Loess is one of the most extensive surficial geologic deposits in midcontinental North America, particularly in the central Great Plains region of Nebraska. Last-glacial-age loess (Peoria Loess) reaches its greatest known thickness in the world in this area. New stratigraphic, geochronologic, mineralogic, and geochemical data yield information about the age and provenance of Peoria Loess, as well as evaluation of recent climate models.
Sixteen new radiocarbon ages and recently acquired optically stimulated luminescence ages indicate that Peoria Loess deposition in Nebraska occurred between ca. 25,000 cal yr B.P. and ca. 13,000 cal yr B.P. After ca. 13,000 cal yr B.P. a period of pedogenesis began, represented by the dark, prominent Brady Soil. At some localities, further loess deposition was minimal. At other localities, sometime after ca. 11,000 cal yr B.P., there were additional episodes of loess deposition (Bignell Loess) intermittently throughout the Holocene.
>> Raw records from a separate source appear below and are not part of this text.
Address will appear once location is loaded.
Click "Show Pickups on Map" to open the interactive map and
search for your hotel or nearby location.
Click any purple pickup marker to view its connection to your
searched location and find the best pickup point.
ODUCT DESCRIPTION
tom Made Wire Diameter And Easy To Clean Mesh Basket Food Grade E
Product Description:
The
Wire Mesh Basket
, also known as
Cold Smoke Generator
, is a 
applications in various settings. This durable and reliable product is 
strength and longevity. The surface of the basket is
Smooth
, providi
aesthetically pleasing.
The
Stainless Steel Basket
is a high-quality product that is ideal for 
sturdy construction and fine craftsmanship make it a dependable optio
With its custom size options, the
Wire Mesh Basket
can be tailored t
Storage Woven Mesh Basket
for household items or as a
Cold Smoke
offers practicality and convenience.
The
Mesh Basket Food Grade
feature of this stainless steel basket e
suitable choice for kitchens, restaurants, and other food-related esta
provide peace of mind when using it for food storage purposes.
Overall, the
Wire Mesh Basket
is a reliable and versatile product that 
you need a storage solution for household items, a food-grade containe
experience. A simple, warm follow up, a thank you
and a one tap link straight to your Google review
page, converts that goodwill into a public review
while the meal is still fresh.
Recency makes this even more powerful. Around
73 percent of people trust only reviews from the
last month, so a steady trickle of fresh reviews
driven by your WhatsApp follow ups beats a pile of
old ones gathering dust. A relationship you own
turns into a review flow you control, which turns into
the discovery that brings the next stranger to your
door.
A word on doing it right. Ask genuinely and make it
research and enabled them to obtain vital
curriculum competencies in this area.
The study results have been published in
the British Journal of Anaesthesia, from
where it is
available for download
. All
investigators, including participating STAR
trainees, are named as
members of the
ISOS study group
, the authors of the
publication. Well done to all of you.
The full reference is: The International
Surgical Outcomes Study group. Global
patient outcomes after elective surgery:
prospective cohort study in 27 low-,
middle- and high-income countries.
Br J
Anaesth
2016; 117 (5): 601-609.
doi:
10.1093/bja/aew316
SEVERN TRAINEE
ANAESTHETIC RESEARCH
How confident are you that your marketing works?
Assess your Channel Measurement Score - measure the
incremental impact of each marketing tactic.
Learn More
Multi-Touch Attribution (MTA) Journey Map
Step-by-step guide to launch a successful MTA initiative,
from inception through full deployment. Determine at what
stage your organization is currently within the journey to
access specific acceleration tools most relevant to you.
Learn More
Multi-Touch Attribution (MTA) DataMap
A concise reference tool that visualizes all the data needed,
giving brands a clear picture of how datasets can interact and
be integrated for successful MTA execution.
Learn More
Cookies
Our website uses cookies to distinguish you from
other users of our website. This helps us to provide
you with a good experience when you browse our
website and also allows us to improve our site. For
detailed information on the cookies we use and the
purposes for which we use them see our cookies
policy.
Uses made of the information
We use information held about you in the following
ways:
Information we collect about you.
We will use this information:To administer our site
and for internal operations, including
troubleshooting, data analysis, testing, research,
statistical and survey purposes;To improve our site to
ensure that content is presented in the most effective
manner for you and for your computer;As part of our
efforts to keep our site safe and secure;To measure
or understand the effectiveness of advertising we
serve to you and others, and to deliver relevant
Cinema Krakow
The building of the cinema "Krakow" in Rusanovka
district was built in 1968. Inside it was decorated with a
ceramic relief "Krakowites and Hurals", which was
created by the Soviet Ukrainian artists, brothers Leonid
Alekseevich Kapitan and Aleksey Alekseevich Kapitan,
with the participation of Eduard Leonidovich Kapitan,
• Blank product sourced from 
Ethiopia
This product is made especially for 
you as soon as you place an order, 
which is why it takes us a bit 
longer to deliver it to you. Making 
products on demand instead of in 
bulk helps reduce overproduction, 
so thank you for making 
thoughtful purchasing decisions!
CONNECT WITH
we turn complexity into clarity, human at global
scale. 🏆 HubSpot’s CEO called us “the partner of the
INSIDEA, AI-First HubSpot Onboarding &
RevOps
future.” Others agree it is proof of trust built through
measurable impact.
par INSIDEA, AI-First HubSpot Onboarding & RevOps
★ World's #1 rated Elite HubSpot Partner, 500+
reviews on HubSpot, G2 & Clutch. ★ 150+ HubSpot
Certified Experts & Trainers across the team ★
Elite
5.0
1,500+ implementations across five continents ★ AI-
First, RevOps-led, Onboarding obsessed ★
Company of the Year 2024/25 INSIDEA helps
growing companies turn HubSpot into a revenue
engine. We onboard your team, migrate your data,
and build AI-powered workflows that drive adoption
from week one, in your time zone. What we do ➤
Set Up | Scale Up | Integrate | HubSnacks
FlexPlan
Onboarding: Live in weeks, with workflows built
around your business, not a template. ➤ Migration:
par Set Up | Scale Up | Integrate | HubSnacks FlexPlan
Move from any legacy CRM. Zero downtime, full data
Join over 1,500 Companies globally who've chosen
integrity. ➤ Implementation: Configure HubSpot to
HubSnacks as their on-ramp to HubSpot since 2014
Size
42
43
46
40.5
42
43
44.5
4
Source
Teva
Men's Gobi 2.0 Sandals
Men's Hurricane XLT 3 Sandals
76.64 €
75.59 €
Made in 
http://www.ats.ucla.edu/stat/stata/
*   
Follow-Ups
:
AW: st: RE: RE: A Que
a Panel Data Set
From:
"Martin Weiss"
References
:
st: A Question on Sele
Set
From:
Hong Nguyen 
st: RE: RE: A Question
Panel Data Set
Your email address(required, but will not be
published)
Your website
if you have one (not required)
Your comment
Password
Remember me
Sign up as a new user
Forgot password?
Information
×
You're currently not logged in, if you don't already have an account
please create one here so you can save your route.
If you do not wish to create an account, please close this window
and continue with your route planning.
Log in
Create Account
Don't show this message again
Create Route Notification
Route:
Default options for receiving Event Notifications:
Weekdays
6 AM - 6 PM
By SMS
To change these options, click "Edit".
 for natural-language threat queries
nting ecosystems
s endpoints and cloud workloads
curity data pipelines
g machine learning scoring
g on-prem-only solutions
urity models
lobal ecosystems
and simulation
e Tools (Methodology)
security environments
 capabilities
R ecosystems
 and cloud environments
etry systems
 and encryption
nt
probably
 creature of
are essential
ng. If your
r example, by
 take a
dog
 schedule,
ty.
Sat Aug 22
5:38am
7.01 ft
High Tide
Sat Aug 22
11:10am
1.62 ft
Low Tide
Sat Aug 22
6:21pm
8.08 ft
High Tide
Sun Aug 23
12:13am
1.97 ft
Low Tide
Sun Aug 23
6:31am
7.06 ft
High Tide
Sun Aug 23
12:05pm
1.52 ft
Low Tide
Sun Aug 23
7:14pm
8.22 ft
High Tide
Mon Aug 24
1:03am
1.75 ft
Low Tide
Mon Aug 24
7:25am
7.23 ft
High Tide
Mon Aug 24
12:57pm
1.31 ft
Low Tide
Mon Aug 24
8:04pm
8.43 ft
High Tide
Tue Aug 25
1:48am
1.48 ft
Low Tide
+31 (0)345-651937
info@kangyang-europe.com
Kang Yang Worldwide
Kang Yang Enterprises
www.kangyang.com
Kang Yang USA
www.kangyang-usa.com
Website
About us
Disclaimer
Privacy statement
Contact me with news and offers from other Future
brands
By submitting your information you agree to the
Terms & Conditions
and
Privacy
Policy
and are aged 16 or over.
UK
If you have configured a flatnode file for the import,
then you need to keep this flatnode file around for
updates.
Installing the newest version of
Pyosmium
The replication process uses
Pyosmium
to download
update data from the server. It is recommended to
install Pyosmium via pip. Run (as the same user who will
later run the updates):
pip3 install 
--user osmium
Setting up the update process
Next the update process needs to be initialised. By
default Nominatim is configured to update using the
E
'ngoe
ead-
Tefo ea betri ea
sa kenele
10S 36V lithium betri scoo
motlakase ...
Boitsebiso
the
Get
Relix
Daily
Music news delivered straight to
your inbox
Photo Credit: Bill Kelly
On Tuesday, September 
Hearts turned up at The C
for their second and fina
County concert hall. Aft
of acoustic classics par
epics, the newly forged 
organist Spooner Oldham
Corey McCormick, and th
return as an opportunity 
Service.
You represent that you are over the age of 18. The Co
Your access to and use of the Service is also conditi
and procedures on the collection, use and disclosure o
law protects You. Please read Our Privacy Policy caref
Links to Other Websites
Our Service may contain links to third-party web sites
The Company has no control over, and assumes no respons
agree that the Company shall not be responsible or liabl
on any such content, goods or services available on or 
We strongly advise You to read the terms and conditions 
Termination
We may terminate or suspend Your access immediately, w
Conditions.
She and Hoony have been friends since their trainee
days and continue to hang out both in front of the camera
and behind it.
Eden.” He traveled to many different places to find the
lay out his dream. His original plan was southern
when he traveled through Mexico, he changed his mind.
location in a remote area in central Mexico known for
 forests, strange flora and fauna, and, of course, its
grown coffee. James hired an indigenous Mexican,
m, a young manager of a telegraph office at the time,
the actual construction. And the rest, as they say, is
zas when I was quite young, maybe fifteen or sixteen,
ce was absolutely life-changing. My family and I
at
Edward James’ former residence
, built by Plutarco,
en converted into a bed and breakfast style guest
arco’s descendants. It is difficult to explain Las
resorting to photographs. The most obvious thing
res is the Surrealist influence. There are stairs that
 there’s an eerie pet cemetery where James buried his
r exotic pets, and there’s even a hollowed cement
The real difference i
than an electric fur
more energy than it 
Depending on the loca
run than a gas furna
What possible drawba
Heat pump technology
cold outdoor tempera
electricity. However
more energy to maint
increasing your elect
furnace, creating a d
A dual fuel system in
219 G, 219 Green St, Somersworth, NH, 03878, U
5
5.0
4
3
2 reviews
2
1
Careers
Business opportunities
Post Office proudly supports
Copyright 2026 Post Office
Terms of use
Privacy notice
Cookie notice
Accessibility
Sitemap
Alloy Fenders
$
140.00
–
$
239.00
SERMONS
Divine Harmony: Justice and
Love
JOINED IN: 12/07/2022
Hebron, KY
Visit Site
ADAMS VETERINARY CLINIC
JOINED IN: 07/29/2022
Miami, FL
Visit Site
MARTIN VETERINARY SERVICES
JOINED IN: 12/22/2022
The spatial variability of particle size abundances in Peoria Loess shows a northwest-to-southeast fining in Nebraska, consistent with maps of previous workers that show a northwest-to-southeast thinning of loess. These observations indicate that paleowinds that deposited the loess were from the west or northwest and that the source or sources of Peoria Loess lay to the west or northwest.
New mineralogical and geochemical data indicate that the most important sources of loess were likely Tertiary siltstones of the White River and Arikaree Groups, silt facies of Pliocene eolian sediments, and small contributions from Pierre Shale. It is likely that fine-grained silts were transported episodically through the Nebraska Sand Hills from Tertiary and Cretaceous bedrock sources to the north, in agreement with a model presented recently. The identification of Tertiary siltstones and silts as the primary sources of loess is consistent with isotopic data presented in a companion paper. Contributions of glaciogenic silt from the Platte and Missouri Rivers were limited to loess zones close to the valleys of those drainages. An earlier computer-based model of global dust generation during the last glacial period did not identify the Great Plains of North America as a significant source of nonglaciogenic eolian silt. However, a refined version of this model does simulate this region as a significant nonglacial dust source during the last glacial period, in good agreement with the results presented here.